START RECORDS PROVIDED

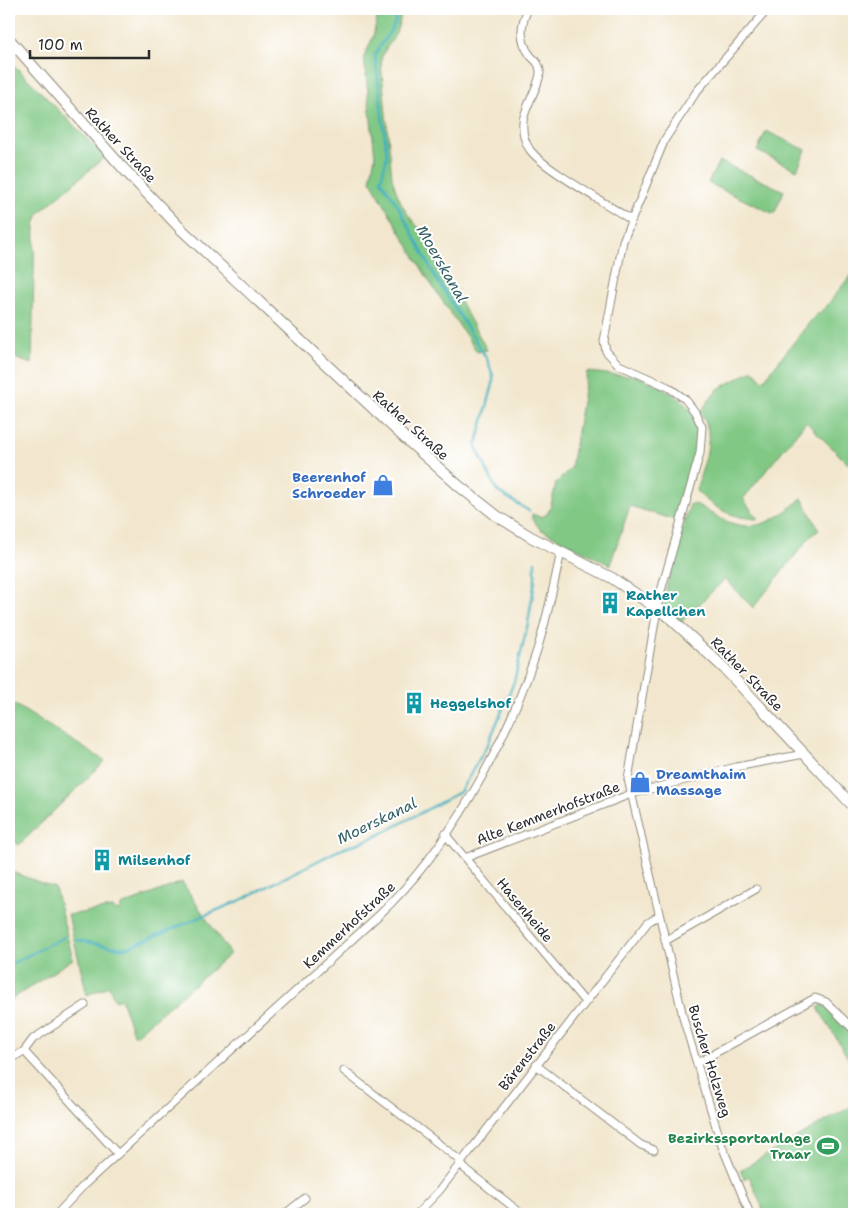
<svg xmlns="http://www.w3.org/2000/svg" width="863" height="1223" font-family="'Shantell Sans',sans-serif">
<rect width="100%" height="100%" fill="#fff"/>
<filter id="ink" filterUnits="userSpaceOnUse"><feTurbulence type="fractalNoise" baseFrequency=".02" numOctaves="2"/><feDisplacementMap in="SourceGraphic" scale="10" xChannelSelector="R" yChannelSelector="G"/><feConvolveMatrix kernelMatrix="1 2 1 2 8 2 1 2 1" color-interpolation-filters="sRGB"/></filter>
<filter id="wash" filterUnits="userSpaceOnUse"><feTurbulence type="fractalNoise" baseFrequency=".0096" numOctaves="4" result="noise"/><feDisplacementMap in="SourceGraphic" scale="20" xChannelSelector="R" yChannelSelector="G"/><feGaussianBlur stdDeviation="1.12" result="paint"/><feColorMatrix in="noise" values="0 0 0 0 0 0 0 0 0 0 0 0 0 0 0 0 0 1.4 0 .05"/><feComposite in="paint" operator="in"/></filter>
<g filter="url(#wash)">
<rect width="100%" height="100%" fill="#f2e7ce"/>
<!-- green -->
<path fill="#80c884" stroke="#567a58" d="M 379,9 L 402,9 C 400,20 398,31 392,40 C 387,48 382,52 381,62 L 392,177 C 397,197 405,214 420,229 L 487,350 L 477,352 L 429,281 L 370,180 L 375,156 L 364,57 L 373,37 Z
M 9,60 L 105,157 L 39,213 L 35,225 L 32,364 L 9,356 Z
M 766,131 L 806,150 L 797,170 L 757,151 Z
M 719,161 L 784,191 L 774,214 L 708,183 Z
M 854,271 L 854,461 L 848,464 L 806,422 L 743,499 L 758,519 C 732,518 715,509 696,491 C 702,466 718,435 700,412 L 718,389 L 753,370 L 763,381 L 813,318 L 825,308 Z
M 587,372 L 629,376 L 631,374 C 725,408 700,443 678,521 L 630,506 L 610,565 L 540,529 L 532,518 L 532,514 L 540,517 L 546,515 L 550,509 L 556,483 L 571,468 Z
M 802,498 L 819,530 L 810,537 L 753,608 L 725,579 L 681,622 L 666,609 L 663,598 L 690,504 C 699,503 706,511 714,515 C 752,537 772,523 802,498 Z
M 9,701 L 105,761 L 19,845 L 9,839 Z
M 9,871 L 55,888 L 73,959 L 9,1001 Z
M 182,882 L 230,954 L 134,1036 L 121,999 L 115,1001 L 109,986 L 87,995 L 68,915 L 111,908 L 119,911 L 121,906 Z
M 823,1004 L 854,1035 L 854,1068 L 818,1008 Z
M 854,1105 L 854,1214 L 765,1214 L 749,1176 L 744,1179 L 740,1170 Z"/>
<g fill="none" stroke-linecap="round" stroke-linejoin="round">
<!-- stream -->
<path stroke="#43b1be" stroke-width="2.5" d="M 396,9 C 399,28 382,39 375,55 L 387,156 L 381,180 L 397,204 L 436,278 L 487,359 L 493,376 L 493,384 L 476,447 L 497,491 L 529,511
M 77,940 L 120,948 L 129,947 L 239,901 L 337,851 L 377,836 L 460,792 L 488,744 L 514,682 L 528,623 L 535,580 L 535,562
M 9,965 L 64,937"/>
</g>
</g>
<g filter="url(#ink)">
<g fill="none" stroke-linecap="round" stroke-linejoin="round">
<!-- street casing -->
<g stroke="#8e897c" stroke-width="9">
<path id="street" d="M 528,9 C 520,25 519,40 530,55 C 535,61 539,62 540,71 C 541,83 525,106 523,121 C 522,132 524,141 530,150 C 544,169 608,204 631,220
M 445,834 L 585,1002
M 465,858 L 631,794 L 736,767 L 804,754
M 665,941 L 756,889
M 24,1051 L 118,1154
M 9,1060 L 24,1051 L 33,1039 L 85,1005
M 697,1063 L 815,998 L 826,1002 L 854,1030
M 536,1065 L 641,1145 L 654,1150
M 344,1071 L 457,1158 L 465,1169 L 522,1214
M 57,1214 L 85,1184 L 379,915 C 448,850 503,749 534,659 C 546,625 553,588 561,552
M 285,1214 L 305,1198
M 417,1214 L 439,1191 L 648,922 L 658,916
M 750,1214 L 722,1146 L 684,1021 L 628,779 L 659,598 L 700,453 L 702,427 L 695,412 L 685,399 L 668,387 L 619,365 L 606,351 L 604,341 L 623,241 L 665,139 L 697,91 L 768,9"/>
</g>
<!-- secondary casing -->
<g stroke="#8e897c" stroke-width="12">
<path id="secondary" d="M 9,39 L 122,167 L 181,229 L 406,439 L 459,486 L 497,516 L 531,537 L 612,578 L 667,615 L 724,668 L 854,807"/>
</g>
<!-- street -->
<use href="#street" stroke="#fff" stroke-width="7"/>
<!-- secondary -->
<use href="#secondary" stroke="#fff" stroke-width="10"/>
</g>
</g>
<!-- icons -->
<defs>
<g id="shop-bare" transform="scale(1.725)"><path d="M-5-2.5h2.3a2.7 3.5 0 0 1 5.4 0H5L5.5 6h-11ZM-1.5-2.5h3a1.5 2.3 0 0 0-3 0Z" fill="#3f7fe0" stroke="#fff" stroke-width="2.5" paint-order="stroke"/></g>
<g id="building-bare" transform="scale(1.725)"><path d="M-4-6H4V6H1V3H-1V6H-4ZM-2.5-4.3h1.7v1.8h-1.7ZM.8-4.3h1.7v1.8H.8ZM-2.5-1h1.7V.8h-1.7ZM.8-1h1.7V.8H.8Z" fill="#0f9aa8" stroke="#fff" stroke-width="2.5" paint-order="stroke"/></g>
<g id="stadium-bare" transform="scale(1.725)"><path d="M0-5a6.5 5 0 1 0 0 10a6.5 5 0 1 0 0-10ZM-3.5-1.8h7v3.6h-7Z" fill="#2e9e5b" stroke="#fff" stroke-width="2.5" paint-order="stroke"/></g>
</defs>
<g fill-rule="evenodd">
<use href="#shop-bare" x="383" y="485"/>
<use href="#building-bare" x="610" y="603"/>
<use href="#building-bare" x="414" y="703"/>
<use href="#shop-bare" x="640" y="782"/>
<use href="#building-bare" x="102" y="860"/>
<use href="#stadium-bare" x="828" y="1146"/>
</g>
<g text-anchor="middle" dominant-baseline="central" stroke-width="4" stroke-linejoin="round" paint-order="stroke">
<!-- street labels -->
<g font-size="14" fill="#2b2b2b" stroke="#fff">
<text transform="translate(121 145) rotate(47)">Rather Straße</text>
<text transform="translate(411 425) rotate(42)">Rather Straße</text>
<text transform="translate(747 674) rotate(46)">Rather Straße</text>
<text transform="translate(548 813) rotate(-21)">Alte Kemmerhofstraße</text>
<text transform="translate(525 910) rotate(50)">Hasenheide</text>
<text transform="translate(349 925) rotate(-43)">Kemmerhofstraße</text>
<text transform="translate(527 1056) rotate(-52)">Bärenstraße</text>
<text transform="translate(710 1061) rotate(73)">Buscher Holzweg</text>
</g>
<!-- shop labels -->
<g font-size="14" font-weight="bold" fill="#366cbe" stroke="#fff" text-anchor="end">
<text x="366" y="477">Beerenhof<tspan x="366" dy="16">Schroeder</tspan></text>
<text x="656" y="774" text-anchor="start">Dreamthaim<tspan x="656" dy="16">Massage</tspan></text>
</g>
<!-- culture labels -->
<g font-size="14" font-weight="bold" fill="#0d838f" stroke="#fff" text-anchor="start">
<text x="626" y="595">Rather<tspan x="626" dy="16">Kapellchen</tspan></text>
<text x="430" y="703">Heggelshof</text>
<text x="118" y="860">Milsenhof</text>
</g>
<!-- leisure labels -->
<g font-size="14" font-weight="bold" fill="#27864d" stroke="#fff" text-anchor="end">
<text x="811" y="1138">Bezirkssportanlage<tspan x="811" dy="16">Traar</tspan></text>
</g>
<!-- water labels -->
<g font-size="15" font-style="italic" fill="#356166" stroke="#fff">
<text transform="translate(442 264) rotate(60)">Moerskanal</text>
<text transform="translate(377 821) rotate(-26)">Moerskanal</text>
</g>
</g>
<!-- margin -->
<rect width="863" height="1223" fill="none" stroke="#fff" stroke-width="30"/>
<!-- scale -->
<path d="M30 50v8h119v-8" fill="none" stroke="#2b2b2b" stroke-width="2.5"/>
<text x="38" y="50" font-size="15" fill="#2b2b2b" stroke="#ffffff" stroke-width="4" paint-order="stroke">100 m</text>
</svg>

END RECORDS PROVIDED

Across the data shown above, how many lines carry the string "SourceGraphic"? Reply with the figure by itself.

• **OUTPUT OF THE EXERCISE**:
2